=== SUPPLIED ENTRIES ===

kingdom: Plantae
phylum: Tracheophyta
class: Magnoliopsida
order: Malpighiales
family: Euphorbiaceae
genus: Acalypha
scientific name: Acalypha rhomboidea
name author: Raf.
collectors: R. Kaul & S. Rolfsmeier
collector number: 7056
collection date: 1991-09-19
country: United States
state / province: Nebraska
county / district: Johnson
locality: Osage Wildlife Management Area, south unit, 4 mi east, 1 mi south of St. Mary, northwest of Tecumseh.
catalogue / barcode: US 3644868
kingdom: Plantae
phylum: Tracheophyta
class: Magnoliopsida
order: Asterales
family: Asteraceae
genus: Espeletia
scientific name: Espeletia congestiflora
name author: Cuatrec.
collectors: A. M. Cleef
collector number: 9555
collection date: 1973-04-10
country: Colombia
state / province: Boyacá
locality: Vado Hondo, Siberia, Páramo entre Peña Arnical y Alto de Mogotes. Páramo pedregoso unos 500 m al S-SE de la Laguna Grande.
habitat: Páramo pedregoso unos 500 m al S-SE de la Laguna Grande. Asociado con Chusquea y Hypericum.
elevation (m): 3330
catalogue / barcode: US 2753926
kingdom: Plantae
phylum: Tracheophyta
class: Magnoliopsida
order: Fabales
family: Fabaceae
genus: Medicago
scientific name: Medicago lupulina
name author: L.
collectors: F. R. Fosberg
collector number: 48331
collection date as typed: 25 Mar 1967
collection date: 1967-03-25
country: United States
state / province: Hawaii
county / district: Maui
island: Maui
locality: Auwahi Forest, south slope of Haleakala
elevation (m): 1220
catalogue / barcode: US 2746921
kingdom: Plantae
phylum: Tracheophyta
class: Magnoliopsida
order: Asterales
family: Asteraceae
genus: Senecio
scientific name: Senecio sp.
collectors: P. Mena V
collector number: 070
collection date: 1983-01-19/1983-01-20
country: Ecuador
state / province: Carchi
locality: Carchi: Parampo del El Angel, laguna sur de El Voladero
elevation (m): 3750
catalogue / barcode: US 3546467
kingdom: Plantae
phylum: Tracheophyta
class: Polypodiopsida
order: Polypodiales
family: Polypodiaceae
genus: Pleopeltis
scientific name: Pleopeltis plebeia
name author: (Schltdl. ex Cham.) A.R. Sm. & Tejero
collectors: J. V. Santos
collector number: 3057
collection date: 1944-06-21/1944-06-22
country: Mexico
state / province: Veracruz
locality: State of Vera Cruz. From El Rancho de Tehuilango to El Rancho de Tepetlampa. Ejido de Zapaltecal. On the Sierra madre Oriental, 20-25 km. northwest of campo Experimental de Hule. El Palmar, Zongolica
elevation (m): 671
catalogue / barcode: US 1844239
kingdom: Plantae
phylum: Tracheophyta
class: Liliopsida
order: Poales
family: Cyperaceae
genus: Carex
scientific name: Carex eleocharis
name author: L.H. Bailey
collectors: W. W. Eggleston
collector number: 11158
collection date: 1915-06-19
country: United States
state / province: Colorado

===

▸ **PROBLEM TO SOLVE**
Print all of the lines above again, word for word, without changing anything.

▸ **ANSWER TO THE PROBLEM**
kingdom: Plantae
phylum: Tracheophyta
class: Magnoliopsida
order: Malpighiales
family: Euphorbiaceae
genus: Acalypha
scientific name: Acalypha rhomboidea
name author: Raf.
collectors: R. Kaul & S. Rolfsmeier
collector number: 7056
collection date: 1991-09-19
country: United States
state / province: Nebraska
county / district: Johnson
locality: Osage Wildlife Management Area, south unit, 4 mi east, 1 mi south of St. Mary, northwest of Tecumseh.
catalogue / barcode: US 3644868
kingdom: Plantae
phylum: Tracheophyta
class: Magnoliopsida
order: Asterales
family: Asteraceae
genus: Espeletia
scientific name: Espeletia congestiflora
name author: Cuatrec.
collectors: A. M. Cleef
collector number: 9555
collection date: 1973-04-10
country: Colombia
state / province: Boyacá
locality: Vado Hondo, Siberia, Páramo entre Peña Arnical y Alto de Mogotes. Páramo pedregoso unos 500 m al S-SE de la Laguna Grande.
habitat: Páramo pedregoso unos 500 m al S-SE de la Laguna Grande. Asociado con Chusquea y Hypericum.
elevation (m): 3330
catalogue / barcode: US 2753926
kingdom: Plantae
phylum: Tracheophyta
class: Magnoliopsida
order: Fabales
family: Fabaceae
genus: Medicago
scientific name: Medicago lupulina
name author: L.
collectors: F. R. Fosberg
collector number: 48331
collection date as typed: 25 Mar 1967
collection date: 1967-03-25
country: United States
state / province: Hawaii
county / district: Maui
island: Maui
locality: Auwahi Forest, south slope of Haleakala
elevation (m): 1220
catalogue / barcode: US 2746921
kingdom: Plantae
phylum: Tracheophyta
class: Magnoliopsida
order: Asterales
family: Asteraceae
genus: Senecio
scientific name: Senecio sp.
collectors: P. Mena V
collector number: 070
collection date: 1983-01-19/1983-01-20
country: Ecuador
state / province: Carchi
locality: Carchi: Parampo del El Angel, laguna sur de El Voladero
elevation (m): 3750
catalogue / barcode: US 3546467
kingdom: Plantae
phylum: Tracheophyta
class: Polypodiopsida
order: Polypodiales
family: Polypodiaceae
genus: Pleopeltis
scientific name: Pleopeltis plebeia
name author: (Schltdl. ex Cham.) A.R. Sm. & Tejero
collectors: J. V. Santos
collector number: 3057
collection date: 1944-06-21/1944-06-22
country: Mexico
state / province: Veracruz
locality: State of Vera Cruz. From El Rancho de Tehuilango to El Rancho de Tepetlampa. Ejido de Zapaltecal. On the Sierra madre Oriental, 20-25 km. northwest of campo Experimental de Hule. El Palmar, Zongolica
elevation (m): 671
catalogue / barcode: US 1844239
kingdom: Plantae
phylum: Tracheophyta
class: Liliopsida
order: Poales
family: Cyperaceae
genus: Carex
scientific name: Carex eleocharis
name author: L.H. Bailey
collectors: W. W. Eggleston
collector number: 11158
collection date: 1915-06-19
country: United States
state / province: Colorado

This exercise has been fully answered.